*What you need to do*.
In the records below, find the line containing "Ausbildung."; restate it and every later line word for word, through the last.

*Material for this task*.
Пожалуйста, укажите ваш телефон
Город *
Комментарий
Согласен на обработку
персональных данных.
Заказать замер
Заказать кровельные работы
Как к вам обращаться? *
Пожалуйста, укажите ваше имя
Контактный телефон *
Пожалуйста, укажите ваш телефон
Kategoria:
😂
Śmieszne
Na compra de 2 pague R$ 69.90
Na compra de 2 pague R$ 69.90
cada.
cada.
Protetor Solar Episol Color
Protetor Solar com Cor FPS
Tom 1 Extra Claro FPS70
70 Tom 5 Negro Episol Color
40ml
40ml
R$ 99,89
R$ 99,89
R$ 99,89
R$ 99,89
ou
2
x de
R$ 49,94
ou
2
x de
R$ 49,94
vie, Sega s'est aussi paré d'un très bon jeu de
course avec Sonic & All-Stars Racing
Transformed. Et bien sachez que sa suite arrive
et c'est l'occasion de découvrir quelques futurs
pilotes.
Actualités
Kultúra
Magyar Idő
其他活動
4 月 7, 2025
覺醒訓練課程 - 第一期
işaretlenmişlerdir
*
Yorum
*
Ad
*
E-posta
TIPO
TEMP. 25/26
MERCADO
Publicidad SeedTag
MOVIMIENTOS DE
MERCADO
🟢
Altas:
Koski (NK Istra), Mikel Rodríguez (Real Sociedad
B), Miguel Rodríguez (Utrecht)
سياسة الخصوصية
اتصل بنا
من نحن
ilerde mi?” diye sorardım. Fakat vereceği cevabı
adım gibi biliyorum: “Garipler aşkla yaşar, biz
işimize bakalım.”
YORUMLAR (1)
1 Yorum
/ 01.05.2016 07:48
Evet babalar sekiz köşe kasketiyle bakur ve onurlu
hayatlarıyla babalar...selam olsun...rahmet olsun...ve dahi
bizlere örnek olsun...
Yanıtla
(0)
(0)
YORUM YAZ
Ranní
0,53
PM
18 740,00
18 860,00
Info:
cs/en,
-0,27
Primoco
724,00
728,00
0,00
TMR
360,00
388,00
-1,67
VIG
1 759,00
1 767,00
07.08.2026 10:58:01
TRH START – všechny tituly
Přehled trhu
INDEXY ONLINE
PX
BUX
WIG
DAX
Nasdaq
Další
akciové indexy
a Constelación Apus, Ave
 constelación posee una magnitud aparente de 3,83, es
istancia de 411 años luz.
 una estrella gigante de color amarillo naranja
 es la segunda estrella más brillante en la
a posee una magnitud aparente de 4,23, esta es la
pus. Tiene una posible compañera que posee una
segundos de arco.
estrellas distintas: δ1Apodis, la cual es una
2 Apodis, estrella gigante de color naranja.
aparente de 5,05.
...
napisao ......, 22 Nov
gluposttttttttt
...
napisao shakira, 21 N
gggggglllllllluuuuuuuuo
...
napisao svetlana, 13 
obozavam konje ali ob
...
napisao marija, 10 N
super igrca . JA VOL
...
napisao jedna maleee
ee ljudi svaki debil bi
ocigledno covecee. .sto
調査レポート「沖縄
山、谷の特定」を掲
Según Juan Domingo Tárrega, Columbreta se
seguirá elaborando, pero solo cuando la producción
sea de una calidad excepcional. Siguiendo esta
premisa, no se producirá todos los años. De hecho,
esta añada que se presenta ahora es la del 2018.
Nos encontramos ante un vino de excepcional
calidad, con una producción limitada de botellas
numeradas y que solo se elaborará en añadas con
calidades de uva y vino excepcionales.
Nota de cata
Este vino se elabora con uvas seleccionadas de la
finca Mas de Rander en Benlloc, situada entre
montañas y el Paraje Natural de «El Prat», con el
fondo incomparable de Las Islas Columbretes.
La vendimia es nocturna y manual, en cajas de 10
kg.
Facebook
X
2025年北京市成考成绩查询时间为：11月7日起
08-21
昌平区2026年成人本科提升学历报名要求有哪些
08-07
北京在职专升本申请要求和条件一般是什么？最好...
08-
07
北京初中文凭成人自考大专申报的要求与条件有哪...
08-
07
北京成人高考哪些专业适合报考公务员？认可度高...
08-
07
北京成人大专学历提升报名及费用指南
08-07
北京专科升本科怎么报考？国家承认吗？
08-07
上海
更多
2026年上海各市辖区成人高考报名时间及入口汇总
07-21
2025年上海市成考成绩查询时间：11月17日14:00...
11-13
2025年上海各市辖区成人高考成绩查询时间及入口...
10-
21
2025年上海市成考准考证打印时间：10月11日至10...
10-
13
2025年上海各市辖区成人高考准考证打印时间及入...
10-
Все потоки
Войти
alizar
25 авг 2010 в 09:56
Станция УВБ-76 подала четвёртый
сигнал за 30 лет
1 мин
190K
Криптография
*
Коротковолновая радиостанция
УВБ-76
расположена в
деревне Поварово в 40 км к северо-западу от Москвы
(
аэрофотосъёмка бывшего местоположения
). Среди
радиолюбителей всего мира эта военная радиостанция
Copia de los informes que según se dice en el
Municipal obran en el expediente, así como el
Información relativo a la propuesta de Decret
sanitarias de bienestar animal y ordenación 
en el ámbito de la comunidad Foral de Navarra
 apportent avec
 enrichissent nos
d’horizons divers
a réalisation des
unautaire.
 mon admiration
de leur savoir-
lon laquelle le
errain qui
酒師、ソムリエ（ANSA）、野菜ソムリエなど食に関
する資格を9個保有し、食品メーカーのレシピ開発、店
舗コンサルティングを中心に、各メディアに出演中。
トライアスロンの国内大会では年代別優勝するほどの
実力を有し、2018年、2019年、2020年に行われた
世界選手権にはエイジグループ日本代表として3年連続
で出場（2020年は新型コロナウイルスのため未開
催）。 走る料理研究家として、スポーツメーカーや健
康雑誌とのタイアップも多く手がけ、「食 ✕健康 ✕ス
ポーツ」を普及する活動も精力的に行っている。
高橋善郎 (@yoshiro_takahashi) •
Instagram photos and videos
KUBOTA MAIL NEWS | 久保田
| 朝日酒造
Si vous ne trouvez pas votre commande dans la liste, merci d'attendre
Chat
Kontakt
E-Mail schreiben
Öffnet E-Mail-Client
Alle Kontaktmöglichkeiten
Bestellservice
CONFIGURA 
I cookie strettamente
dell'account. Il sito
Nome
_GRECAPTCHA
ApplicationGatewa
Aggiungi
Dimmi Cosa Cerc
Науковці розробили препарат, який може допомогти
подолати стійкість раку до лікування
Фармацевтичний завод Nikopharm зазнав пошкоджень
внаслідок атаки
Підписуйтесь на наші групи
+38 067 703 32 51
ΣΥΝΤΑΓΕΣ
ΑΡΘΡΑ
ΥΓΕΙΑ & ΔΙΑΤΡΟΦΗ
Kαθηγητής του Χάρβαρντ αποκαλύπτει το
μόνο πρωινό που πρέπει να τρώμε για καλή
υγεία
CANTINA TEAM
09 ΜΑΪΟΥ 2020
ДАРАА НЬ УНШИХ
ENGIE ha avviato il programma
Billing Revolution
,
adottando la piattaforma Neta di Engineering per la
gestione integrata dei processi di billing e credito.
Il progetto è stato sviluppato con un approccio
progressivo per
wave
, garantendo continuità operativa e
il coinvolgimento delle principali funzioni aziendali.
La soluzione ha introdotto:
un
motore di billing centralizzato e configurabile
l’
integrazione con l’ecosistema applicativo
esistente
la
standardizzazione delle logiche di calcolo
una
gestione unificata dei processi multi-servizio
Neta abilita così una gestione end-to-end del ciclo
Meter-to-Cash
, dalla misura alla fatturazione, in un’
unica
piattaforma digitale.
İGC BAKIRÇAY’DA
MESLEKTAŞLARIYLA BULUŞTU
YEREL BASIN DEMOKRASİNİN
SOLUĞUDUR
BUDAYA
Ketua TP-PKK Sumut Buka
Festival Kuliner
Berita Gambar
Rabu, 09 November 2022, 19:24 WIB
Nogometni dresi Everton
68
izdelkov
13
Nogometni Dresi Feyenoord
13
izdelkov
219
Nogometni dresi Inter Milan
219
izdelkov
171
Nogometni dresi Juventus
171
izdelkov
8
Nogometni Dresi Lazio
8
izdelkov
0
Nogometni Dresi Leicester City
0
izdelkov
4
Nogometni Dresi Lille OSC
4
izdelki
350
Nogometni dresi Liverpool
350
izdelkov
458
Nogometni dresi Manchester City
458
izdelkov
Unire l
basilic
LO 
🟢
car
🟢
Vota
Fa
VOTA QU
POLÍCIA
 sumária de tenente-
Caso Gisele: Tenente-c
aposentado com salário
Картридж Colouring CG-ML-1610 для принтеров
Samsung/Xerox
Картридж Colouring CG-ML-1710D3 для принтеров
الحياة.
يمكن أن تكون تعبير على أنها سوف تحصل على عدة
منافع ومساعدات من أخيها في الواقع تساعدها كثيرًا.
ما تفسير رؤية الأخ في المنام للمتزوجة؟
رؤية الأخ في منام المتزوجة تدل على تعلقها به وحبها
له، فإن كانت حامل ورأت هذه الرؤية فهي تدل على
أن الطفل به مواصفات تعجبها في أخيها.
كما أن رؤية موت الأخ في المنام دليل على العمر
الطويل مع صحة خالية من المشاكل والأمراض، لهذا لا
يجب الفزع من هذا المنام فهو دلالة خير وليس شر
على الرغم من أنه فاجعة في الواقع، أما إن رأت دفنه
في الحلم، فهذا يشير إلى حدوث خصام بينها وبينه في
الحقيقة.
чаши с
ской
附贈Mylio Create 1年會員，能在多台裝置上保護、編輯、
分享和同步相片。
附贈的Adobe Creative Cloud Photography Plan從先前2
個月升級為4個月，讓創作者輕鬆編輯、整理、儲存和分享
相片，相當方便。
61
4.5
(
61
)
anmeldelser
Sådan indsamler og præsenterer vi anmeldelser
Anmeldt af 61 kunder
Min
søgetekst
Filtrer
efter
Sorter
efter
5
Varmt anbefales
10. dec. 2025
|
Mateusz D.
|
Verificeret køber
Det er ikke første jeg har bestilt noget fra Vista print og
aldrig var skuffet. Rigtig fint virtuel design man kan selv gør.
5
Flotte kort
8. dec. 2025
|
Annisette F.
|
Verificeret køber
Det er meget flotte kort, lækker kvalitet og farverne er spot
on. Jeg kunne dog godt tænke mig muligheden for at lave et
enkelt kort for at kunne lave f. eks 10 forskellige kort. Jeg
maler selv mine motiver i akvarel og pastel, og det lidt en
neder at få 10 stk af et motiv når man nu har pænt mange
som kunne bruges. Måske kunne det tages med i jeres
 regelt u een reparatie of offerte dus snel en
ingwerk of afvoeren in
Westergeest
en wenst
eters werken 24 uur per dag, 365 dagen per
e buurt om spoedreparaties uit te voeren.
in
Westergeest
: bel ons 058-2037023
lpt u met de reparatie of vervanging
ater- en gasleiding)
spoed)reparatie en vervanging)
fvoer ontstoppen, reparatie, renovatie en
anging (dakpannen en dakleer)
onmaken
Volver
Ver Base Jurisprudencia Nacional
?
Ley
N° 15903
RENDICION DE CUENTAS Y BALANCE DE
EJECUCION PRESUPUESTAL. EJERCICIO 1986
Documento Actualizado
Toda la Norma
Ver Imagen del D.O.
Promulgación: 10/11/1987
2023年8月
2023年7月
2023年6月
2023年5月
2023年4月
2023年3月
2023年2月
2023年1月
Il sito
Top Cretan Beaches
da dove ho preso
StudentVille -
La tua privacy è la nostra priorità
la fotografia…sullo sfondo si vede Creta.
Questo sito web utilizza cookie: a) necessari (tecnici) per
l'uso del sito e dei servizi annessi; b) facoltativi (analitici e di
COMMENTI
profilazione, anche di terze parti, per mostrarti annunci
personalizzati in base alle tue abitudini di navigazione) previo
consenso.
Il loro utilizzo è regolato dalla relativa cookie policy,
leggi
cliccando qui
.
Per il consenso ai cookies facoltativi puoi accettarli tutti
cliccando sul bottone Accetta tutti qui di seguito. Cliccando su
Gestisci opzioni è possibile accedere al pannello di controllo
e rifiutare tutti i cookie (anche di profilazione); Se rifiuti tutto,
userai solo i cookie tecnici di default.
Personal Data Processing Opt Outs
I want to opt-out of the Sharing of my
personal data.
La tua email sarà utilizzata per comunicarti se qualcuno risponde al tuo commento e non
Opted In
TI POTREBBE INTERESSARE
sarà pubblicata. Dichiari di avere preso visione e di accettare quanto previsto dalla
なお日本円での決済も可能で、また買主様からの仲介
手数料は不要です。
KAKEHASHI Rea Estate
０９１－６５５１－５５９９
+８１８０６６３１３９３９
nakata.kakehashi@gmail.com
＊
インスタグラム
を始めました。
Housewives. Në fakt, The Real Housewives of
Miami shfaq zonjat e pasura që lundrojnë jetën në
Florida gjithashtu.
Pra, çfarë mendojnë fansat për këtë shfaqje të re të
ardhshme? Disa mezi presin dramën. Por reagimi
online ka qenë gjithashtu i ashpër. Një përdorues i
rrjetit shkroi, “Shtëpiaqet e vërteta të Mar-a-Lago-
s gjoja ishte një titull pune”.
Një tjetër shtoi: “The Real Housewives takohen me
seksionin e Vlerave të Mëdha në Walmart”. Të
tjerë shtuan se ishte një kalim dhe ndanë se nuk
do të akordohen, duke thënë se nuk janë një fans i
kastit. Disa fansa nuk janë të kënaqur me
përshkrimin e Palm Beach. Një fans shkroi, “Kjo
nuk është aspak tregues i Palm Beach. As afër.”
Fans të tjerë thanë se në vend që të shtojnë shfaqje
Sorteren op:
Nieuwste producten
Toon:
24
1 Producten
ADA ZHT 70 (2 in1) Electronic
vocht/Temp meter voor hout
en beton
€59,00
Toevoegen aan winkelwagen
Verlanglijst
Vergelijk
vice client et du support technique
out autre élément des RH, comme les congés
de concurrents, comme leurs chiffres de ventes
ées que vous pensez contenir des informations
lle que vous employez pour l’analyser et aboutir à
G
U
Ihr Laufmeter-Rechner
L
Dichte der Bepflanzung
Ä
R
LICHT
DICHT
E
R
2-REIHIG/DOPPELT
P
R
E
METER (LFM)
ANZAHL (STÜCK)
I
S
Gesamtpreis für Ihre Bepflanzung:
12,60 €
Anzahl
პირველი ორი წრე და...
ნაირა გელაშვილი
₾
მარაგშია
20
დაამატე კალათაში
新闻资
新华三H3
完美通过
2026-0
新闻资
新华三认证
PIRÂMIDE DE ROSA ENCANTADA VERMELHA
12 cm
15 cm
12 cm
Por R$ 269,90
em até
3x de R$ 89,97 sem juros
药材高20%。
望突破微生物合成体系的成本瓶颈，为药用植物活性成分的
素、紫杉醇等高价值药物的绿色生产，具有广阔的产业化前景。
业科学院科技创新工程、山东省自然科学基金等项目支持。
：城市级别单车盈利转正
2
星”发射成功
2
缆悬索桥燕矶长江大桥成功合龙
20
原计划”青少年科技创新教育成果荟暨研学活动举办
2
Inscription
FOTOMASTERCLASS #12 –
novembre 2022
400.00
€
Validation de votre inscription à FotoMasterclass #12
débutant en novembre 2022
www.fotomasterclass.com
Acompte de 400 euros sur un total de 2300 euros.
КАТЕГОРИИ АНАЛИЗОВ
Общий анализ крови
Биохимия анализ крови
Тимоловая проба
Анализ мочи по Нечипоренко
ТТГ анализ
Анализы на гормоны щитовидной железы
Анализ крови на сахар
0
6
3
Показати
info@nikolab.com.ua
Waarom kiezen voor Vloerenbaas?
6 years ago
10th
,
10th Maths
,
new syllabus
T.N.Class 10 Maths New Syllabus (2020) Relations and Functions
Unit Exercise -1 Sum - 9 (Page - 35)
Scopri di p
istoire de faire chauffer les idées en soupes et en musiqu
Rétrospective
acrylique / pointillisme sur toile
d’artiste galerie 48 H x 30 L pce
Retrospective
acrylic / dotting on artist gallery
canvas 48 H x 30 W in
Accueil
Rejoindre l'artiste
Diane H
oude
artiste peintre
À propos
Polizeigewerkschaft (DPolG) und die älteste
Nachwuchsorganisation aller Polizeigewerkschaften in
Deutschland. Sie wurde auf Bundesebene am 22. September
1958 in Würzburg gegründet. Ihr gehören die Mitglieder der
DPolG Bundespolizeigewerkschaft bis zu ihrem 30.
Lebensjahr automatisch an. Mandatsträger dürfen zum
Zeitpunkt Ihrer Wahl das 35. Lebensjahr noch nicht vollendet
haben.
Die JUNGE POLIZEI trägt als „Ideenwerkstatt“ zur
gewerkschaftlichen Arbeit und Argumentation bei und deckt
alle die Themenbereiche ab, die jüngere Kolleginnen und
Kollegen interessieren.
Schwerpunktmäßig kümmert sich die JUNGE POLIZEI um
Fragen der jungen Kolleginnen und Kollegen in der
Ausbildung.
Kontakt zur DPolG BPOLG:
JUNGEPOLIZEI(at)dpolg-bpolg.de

*Response*.
Ausbildung.
Kontakt zur DPolG BPOLG:
JUNGEPOLIZEI(at)dpolg-bpolg.de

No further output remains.